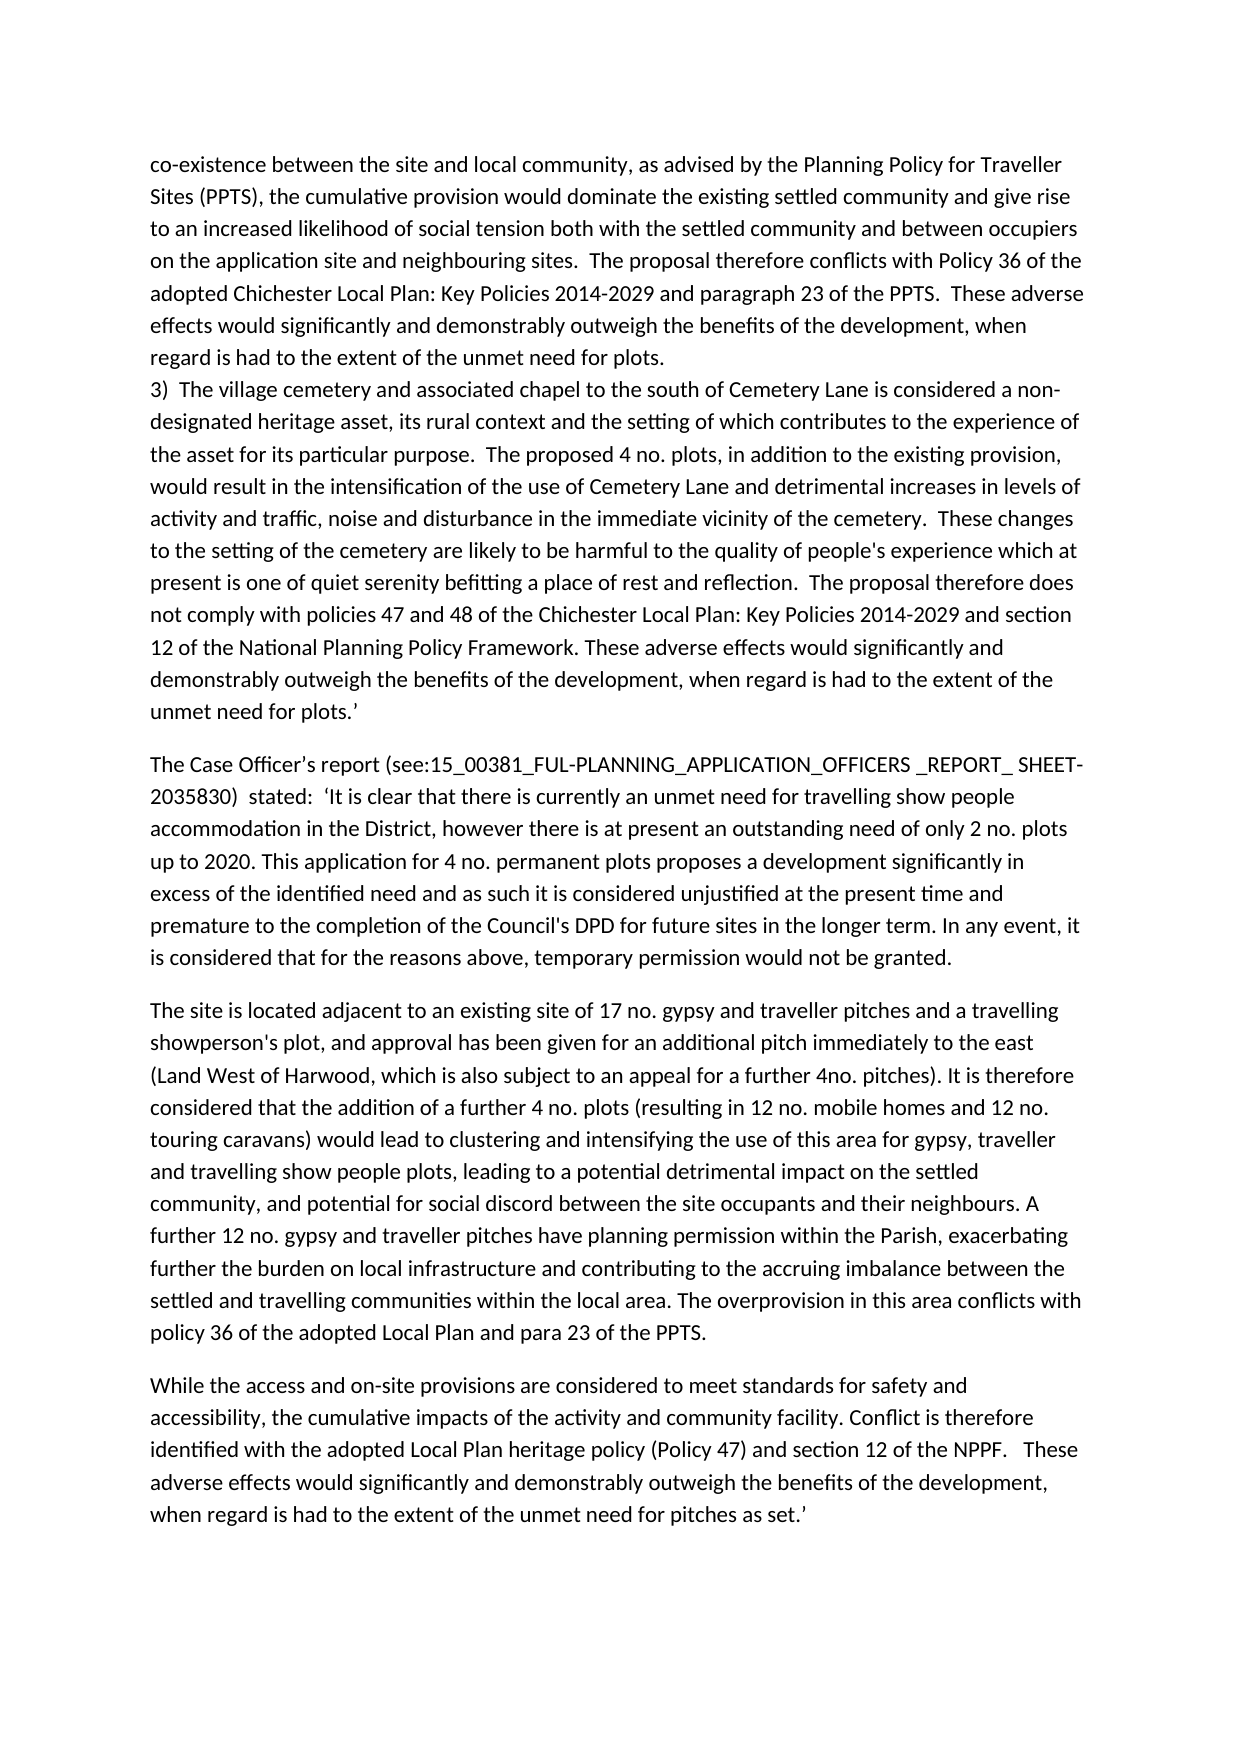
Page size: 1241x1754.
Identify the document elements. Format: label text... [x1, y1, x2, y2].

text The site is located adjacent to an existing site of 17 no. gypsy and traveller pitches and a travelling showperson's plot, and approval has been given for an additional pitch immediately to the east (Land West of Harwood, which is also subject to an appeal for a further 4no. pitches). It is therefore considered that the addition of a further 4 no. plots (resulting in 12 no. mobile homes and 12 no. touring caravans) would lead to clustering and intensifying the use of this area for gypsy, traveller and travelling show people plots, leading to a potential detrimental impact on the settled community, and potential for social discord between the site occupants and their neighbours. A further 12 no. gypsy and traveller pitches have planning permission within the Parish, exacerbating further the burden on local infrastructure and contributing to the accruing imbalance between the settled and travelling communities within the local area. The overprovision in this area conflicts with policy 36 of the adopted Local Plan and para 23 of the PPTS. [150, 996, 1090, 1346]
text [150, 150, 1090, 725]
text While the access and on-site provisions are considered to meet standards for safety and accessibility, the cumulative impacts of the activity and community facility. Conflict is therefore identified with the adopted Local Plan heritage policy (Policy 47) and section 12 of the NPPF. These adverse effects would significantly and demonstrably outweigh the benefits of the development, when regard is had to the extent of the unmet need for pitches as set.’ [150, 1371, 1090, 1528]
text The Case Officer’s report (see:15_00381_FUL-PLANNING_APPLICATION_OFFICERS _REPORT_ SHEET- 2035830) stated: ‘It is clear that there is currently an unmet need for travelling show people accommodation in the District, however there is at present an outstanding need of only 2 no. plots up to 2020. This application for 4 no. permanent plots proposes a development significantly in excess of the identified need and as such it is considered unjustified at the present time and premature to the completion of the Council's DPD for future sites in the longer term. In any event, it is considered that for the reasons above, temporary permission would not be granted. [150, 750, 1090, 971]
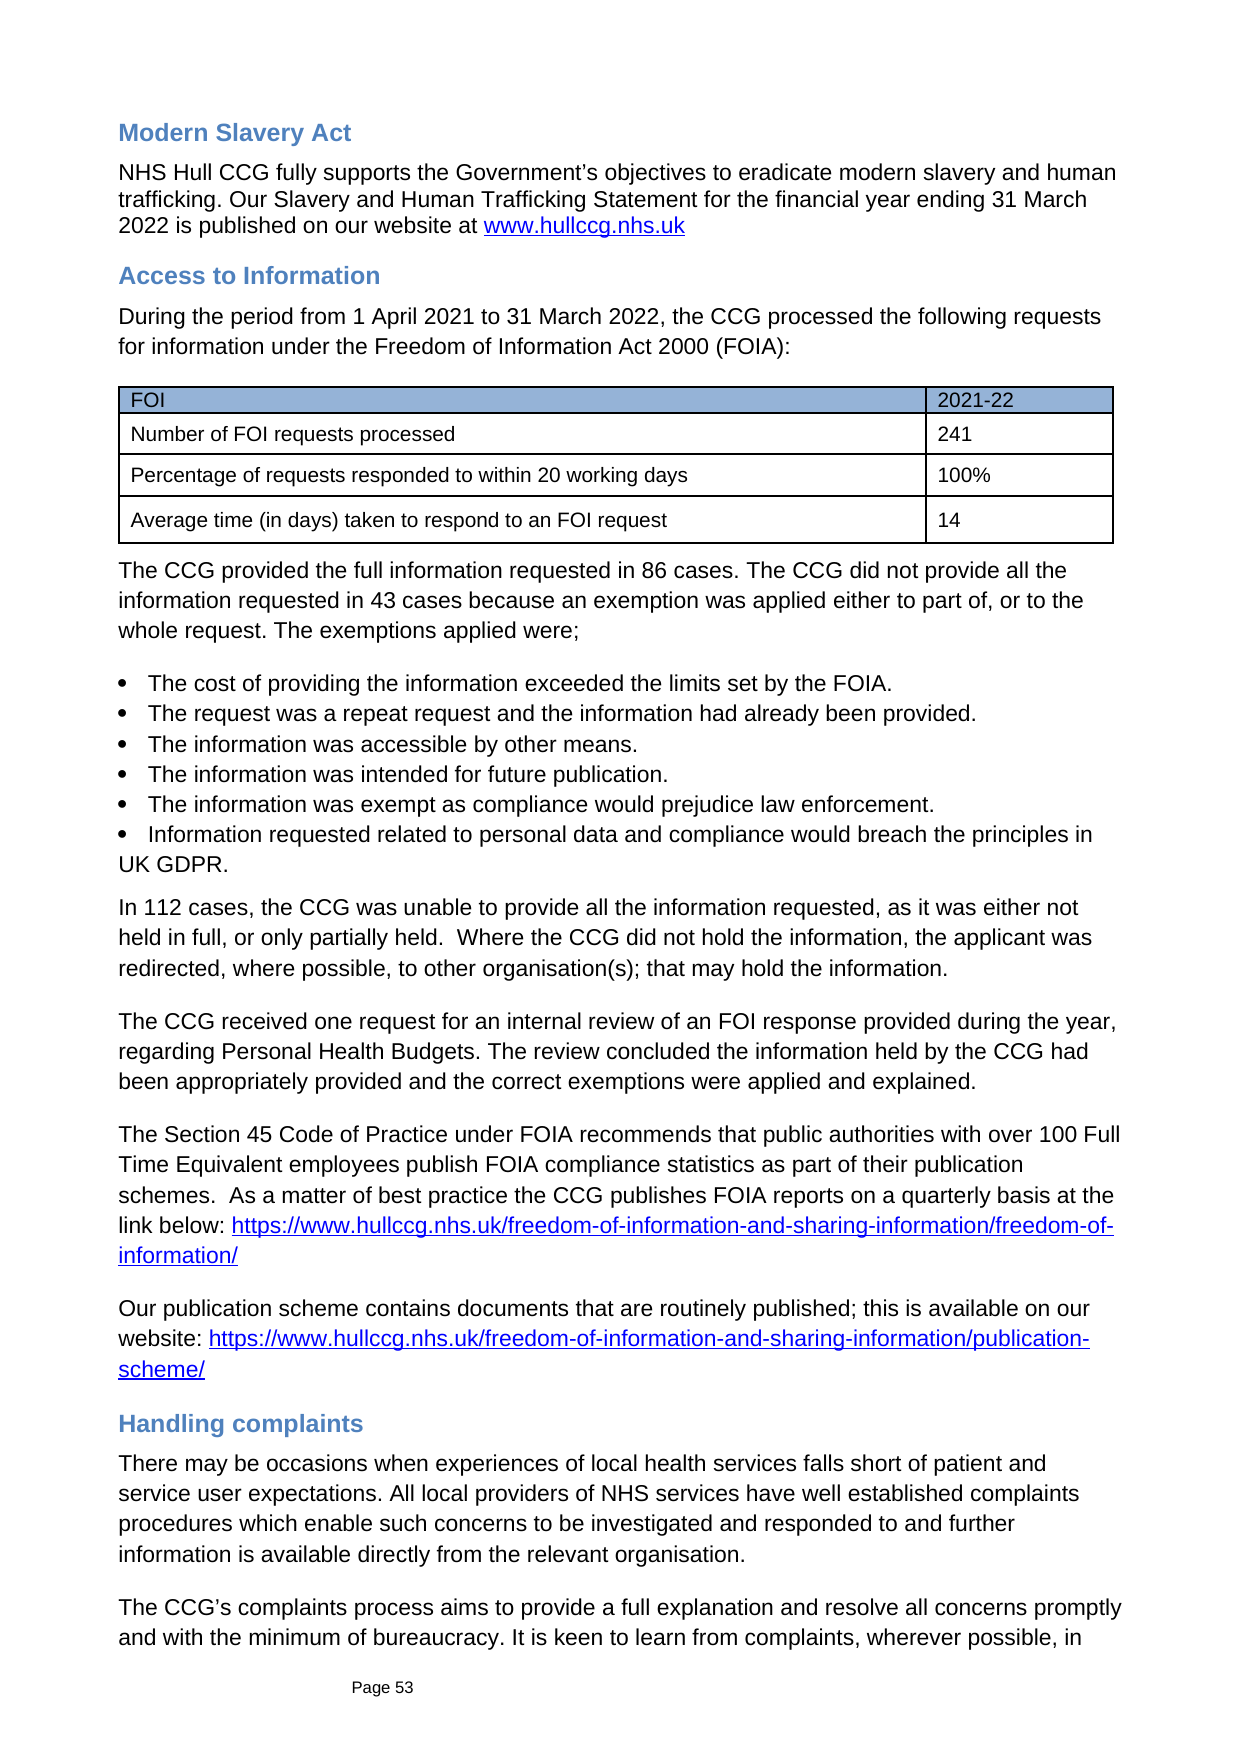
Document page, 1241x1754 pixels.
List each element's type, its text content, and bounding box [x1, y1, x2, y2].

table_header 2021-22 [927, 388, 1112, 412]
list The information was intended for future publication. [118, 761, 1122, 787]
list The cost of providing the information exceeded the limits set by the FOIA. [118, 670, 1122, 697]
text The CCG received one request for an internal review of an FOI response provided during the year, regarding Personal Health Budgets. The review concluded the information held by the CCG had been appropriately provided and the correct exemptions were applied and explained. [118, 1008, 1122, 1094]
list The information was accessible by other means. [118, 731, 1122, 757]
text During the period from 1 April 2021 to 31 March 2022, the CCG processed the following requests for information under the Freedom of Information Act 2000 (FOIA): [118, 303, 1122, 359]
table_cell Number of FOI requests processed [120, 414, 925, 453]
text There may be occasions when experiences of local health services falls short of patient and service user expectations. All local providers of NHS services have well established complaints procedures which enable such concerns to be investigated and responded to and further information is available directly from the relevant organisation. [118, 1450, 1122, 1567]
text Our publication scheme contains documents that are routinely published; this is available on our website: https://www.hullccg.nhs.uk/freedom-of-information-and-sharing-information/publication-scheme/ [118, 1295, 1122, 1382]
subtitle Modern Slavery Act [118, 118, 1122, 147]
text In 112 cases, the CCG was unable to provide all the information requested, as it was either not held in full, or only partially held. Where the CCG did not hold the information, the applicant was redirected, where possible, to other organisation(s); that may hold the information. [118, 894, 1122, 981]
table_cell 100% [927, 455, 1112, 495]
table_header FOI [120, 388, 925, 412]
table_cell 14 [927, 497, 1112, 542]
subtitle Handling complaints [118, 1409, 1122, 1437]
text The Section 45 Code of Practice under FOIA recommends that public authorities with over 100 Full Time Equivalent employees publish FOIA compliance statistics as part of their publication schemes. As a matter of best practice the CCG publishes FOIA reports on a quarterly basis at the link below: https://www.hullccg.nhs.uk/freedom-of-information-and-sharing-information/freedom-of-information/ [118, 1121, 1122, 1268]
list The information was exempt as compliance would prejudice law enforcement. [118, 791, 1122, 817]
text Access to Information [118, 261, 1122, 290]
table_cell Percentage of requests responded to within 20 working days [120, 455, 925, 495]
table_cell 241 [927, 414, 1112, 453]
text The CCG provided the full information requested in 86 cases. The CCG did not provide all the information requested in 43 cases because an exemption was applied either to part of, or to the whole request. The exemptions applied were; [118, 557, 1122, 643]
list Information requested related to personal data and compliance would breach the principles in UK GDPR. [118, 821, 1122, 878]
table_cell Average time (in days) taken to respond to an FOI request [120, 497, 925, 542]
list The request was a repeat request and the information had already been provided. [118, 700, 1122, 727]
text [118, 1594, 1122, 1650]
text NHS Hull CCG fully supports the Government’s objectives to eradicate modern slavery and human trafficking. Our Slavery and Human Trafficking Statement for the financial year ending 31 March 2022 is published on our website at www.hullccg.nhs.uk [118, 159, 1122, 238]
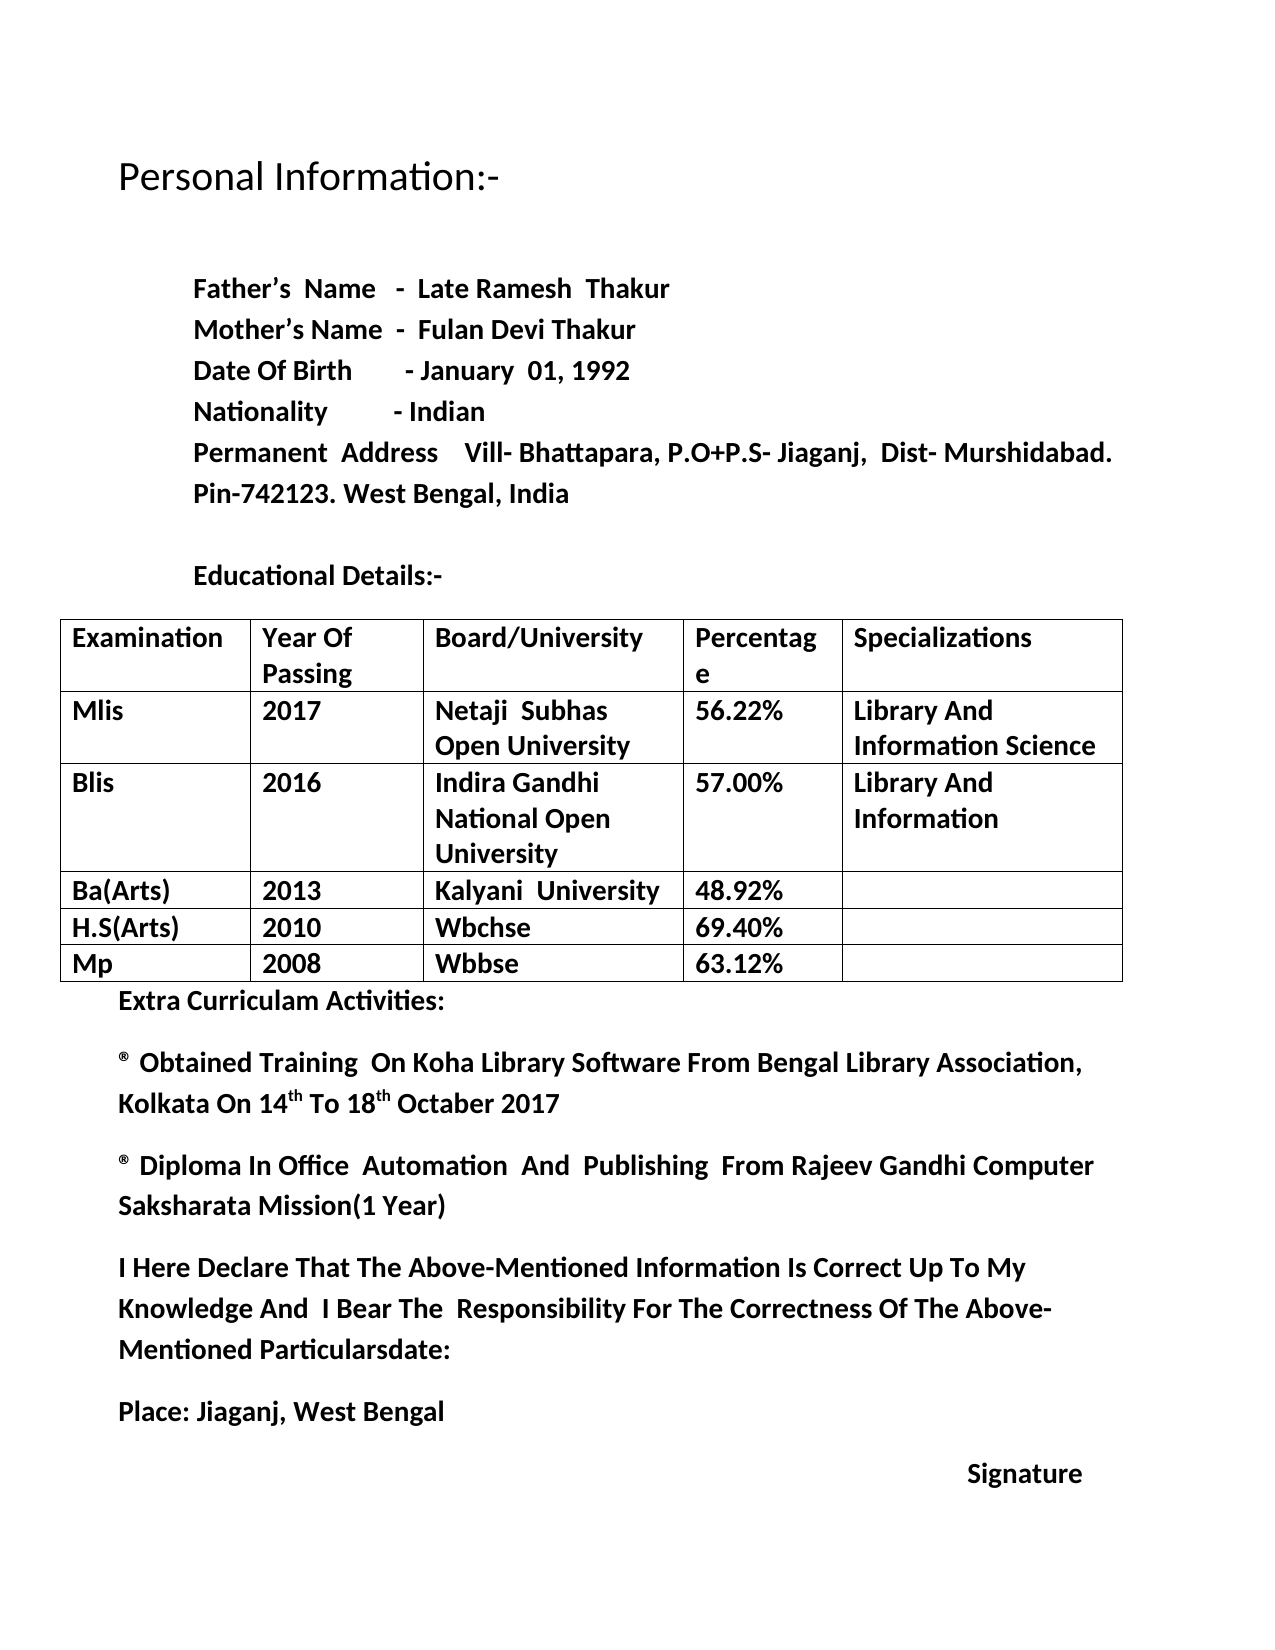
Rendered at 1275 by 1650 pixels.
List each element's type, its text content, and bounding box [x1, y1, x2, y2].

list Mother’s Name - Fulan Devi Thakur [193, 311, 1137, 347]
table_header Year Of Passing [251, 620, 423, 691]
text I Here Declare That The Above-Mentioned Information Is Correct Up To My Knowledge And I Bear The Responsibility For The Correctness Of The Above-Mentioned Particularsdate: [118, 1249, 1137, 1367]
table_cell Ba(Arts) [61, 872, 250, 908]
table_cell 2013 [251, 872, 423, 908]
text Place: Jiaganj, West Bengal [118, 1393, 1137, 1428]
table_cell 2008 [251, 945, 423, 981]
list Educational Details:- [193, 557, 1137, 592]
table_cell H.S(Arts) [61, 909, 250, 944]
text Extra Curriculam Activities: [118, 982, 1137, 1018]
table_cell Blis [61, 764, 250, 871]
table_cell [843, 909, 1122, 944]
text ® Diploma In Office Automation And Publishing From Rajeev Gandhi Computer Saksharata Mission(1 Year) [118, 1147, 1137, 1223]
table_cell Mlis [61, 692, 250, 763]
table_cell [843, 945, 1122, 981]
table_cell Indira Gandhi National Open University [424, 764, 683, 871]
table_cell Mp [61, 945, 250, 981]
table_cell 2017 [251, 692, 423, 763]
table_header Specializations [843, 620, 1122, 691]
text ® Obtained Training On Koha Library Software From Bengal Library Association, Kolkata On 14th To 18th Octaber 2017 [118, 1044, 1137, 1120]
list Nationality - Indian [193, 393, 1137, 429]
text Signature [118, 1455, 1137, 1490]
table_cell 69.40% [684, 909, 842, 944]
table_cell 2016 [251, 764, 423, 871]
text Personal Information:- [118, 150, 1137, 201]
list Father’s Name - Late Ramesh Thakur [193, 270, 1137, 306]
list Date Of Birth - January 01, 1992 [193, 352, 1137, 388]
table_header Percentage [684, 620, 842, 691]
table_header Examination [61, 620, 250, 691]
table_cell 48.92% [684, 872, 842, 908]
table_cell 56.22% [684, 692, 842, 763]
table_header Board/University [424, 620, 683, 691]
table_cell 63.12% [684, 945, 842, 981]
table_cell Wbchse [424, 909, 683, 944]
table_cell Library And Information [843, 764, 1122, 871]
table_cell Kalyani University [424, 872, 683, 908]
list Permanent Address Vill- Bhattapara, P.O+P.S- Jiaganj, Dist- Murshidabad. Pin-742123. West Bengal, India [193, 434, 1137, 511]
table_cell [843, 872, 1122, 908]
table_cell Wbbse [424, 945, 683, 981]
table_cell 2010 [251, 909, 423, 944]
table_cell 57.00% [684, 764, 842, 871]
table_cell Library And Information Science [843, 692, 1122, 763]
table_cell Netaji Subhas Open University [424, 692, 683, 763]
+++++
**Exercise prompt**
Lines containing the word "exemptions" are to be pulled from the records and copied.

**Problem solution**
text The CCG received one request for an internal review of an FOI response provided during the year, regarding Personal Health Budgets. The review concluded the information held by the CCG had been appropriately provided and the correct exemptions were applied and explained. [118, 1008, 1122, 1094]
text The CCG provided the full information requested in 86 cases. The CCG did not provide all the information requested in 43 cases because an exemption was applied either to part of, or to the whole request. The exemptions applied were; [118, 557, 1122, 643]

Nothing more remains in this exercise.